Calculating CPP survivor benefits
The short answer on how CPP survivor benefits are calculated is that it’s complicated. The government first determines what the CPP payout is, or would have been, had the deceased been 65 years old when they died. Then, a further calculation is done based on the surviving spouse’s age at the time of the contributor's death, as follows:
|If the survivor is:||Then the survivor’s pension is:||2019 monthly maximum|
|Age 65 or older||60% of the contributor’s retirement pension (if the surviving spouse or partner isn’t receiving other CPP benefits)||$692.75|
|Below age 65||A flat-rate portion plus 37.5% of the contributor’s retirement pension (if the surviving spouse or partner isn’t receiving other CPP benefits)||$626.63 (includes flat-rate benefit of $193.66)|
In the simplest scenario, where only one of you contributed to CPP and that person dies after taking their CPP at age 65, the surviving spouse can be eligible for up to 60% of the deceased’s benefits. How much of that 60% the survivor receives depends on a number of factors, including their age and whether they’re taking their benefits before or after age 65.
It’s more likely that both spouses worked and therefore both contributed to CPP. In this case, you may be surprised at how little the surviving spouse will be entitled to. Ultimately, there’s a cap to what the survivor or their spouse or partner will receive in total CPP benefits.
Mind the cap
In 2019, the per-person cap is about $1,154 monthly. A surviving spouse already earning the $1,154 limit on their own wouldn’t receive any survivor benefits. Likewise, someone earning $1,000 individually would only receive up to $154 more in survivor’s benefits, bringing the individual to the $1,154 maximum. If you’re used to both receiving full government retirement benefits as a couple, that can feel like a big pay cut, especially since your bills don’t go down by the same amount.
Allowance for the Survivor benefit
On the flip side, low-income surviving spouses or partners between age 60 and 64 can apply to receive the Allowance for the Survivor benefit. A non-taxable monthly benefit of up to $1,375.17 (for the July to September 2019 period) is available assuming the survivor’s annual income doesn’t exceed $24,816 in 2019.

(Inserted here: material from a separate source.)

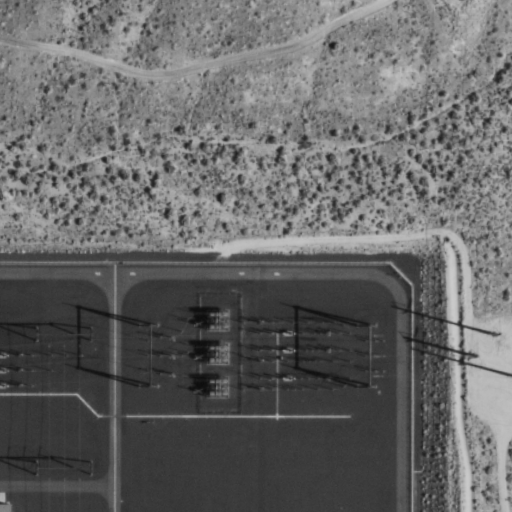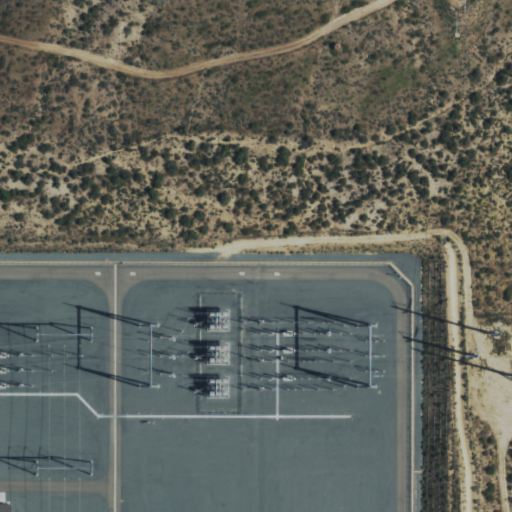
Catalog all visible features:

The application for the Allowance for the Survivor benefit can be submitted as early as the month after the survivor’s 59th birthday. If he or she continues to meet the eligibility criteria, the allowance stops the month after the survivor turns 65. At that point, he or she may be eligible for Old Age Security (OAS) and the Guaranteed Income Supplement (GIS).
Plan well, live well
With so many variables to consider and potentially thousands of dollars on the line, understanding how your government benefits work – individually and as a couple – is critical to securing a comfortable retirement. Just as essential is looking beyond government income sources to fund your later years. For example, starting as early as possible with tax-efficient savings, like a Registered Retirement Savings Plan (RRSP) or Tax-Free Savings Account (TFSA), can help to provide the income you need to maintain your lifestyle, with or without CPP.